Task goal:
Without changing anything, transcribe all of the entries.

────

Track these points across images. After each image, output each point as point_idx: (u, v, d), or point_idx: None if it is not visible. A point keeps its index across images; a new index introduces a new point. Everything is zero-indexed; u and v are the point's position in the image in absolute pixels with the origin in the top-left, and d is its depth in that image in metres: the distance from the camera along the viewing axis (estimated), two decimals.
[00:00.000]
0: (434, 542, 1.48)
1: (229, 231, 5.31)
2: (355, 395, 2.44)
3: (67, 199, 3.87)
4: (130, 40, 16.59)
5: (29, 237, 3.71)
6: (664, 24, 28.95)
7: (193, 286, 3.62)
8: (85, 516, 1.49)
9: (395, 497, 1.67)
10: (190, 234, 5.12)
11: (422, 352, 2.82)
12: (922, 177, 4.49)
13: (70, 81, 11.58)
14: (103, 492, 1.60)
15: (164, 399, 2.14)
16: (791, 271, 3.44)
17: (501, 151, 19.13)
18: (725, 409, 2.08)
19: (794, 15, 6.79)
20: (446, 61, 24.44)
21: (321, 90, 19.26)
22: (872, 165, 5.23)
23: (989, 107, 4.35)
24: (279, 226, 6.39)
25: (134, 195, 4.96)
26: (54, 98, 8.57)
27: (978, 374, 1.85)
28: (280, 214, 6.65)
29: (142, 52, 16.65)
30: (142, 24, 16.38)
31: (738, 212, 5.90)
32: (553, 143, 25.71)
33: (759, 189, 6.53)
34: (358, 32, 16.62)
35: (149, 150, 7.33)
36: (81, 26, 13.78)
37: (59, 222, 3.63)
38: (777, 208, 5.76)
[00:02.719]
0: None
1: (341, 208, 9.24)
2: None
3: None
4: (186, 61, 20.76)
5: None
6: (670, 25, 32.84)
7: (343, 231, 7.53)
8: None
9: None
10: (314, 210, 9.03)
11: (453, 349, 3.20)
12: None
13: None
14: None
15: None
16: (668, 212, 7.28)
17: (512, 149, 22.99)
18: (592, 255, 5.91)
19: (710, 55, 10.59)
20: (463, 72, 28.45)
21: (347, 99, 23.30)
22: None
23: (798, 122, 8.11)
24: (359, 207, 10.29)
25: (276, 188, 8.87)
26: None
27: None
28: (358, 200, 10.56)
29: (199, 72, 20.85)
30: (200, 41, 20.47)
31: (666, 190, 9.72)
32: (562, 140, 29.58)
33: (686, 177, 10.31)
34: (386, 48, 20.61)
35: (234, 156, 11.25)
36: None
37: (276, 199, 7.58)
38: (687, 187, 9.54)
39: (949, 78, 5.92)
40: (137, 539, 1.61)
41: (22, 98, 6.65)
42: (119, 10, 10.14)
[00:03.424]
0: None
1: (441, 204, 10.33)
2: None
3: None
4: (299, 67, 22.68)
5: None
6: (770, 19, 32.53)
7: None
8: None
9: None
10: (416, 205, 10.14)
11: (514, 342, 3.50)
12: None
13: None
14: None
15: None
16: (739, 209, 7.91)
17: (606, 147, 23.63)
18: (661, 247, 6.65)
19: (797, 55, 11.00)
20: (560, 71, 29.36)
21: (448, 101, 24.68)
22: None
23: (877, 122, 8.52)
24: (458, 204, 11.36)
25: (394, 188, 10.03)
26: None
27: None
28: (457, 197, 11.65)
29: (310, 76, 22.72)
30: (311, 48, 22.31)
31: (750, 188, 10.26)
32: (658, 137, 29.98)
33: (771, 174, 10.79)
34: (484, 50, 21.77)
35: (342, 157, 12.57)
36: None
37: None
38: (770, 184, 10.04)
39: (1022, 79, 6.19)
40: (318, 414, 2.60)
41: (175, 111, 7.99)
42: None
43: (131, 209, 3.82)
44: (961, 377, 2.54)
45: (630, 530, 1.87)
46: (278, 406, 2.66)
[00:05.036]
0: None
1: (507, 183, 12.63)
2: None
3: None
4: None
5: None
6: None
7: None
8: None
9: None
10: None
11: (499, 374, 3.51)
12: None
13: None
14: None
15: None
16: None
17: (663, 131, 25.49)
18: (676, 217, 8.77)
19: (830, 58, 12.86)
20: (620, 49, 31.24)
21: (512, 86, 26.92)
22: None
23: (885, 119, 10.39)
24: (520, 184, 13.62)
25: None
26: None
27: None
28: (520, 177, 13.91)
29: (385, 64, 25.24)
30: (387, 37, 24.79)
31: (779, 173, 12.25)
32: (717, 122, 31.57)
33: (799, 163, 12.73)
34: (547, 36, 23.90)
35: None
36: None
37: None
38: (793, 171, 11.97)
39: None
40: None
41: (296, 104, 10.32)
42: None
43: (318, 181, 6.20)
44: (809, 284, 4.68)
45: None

────

Task solution:
Track these points across images. After each image, output each point as point_idx: (u, v, d), or point_idx: None if it is not visible. A point keeps its index across images; a new index introduces a new point. Everything is zero-indexed; u and v are the point's position in the image in absolute pixels with the origin in the top-left, and d is its depth in that image in metres: the distance from the camera along the viewing axis (estimated), two decimals.
[00:00.000]
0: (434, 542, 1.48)
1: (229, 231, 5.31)
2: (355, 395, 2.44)
3: (67, 199, 3.87)
4: (130, 40, 16.59)
5: (29, 237, 3.71)
6: (664, 24, 28.95)
7: (193, 286, 3.62)
8: (85, 516, 1.49)
9: (395, 497, 1.67)
10: (190, 234, 5.12)
11: (422, 352, 2.82)
12: (922, 177, 4.49)
13: (70, 81, 11.58)
14: (103, 492, 1.60)
15: (164, 399, 2.14)
16: (791, 271, 3.44)
17: (501, 151, 19.13)
18: (725, 409, 2.08)
19: (794, 15, 6.79)
20: (446, 61, 24.44)
21: (321, 90, 19.26)
22: (872, 165, 5.23)
23: (989, 107, 4.35)
24: (279, 226, 6.39)
25: (134, 195, 4.96)
26: (54, 98, 8.57)
27: (978, 374, 1.85)
28: (280, 214, 6.65)
29: (142, 52, 16.65)
30: (142, 24, 16.38)
31: (738, 212, 5.90)
32: (553, 143, 25.71)
33: (759, 189, 6.53)
34: (358, 32, 16.62)
35: (149, 150, 7.33)
36: (81, 26, 13.78)
37: (59, 222, 3.63)
38: (777, 208, 5.76)
[00:02.719]
0: None
1: (341, 208, 9.24)
2: None
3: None
4: (186, 61, 20.76)
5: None
6: (670, 25, 32.84)
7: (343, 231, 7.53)
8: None
9: None
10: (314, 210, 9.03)
11: (453, 349, 3.20)
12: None
13: None
14: None
15: None
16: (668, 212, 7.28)
17: (512, 149, 22.99)
18: (592, 255, 5.91)
19: (710, 55, 10.59)
20: (463, 72, 28.45)
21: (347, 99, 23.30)
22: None
23: (798, 122, 8.11)
24: (359, 207, 10.29)
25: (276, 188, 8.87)
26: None
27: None
28: (358, 200, 10.56)
29: (199, 72, 20.85)
30: (200, 41, 20.47)
31: (666, 190, 9.72)
32: (562, 140, 29.58)
33: (686, 177, 10.31)
34: (386, 48, 20.61)
35: (234, 156, 11.25)
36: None
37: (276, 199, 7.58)
38: (687, 187, 9.54)
39: (949, 78, 5.92)
40: (137, 539, 1.61)
41: (22, 98, 6.65)
42: (119, 10, 10.14)
[00:03.424]
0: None
1: (441, 204, 10.33)
2: None
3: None
4: (299, 67, 22.68)
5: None
6: (770, 19, 32.53)
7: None
8: None
9: None
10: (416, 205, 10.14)
11: (514, 342, 3.50)
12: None
13: None
14: None
15: None
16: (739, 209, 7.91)
17: (606, 147, 23.63)
18: (661, 247, 6.65)
19: (797, 55, 11.00)
20: (560, 71, 29.36)
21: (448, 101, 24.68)
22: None
23: (877, 122, 8.52)
24: (458, 204, 11.36)
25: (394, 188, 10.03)
26: None
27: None
28: (457, 197, 11.65)
29: (310, 76, 22.72)
30: (311, 48, 22.31)
31: (750, 188, 10.26)
32: (658, 137, 29.98)
33: (771, 174, 10.79)
34: (484, 50, 21.77)
35: (342, 157, 12.57)
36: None
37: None
38: (770, 184, 10.04)
39: (1022, 79, 6.19)
40: (318, 414, 2.60)
41: (175, 111, 7.99)
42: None
43: (131, 209, 3.82)
44: (961, 377, 2.54)
45: (630, 530, 1.87)
46: (278, 406, 2.66)
[00:05.036]
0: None
1: (507, 183, 12.63)
2: None
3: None
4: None
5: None
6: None
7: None
8: None
9: None
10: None
11: (499, 374, 3.51)
12: None
13: None
14: None
15: None
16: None
17: (663, 131, 25.49)
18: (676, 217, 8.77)
19: (830, 58, 12.86)
20: (620, 49, 31.24)
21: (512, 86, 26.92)
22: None
23: (885, 119, 10.39)
24: (520, 184, 13.62)
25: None
26: None
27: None
28: (520, 177, 13.91)
29: (385, 64, 25.24)
30: (387, 37, 24.79)
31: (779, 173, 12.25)
32: (717, 122, 31.57)
33: (799, 163, 12.73)
34: (547, 36, 23.90)
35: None
36: None
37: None
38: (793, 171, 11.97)
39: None
40: None
41: (296, 104, 10.32)
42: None
43: (318, 181, 6.20)
44: (809, 284, 4.68)
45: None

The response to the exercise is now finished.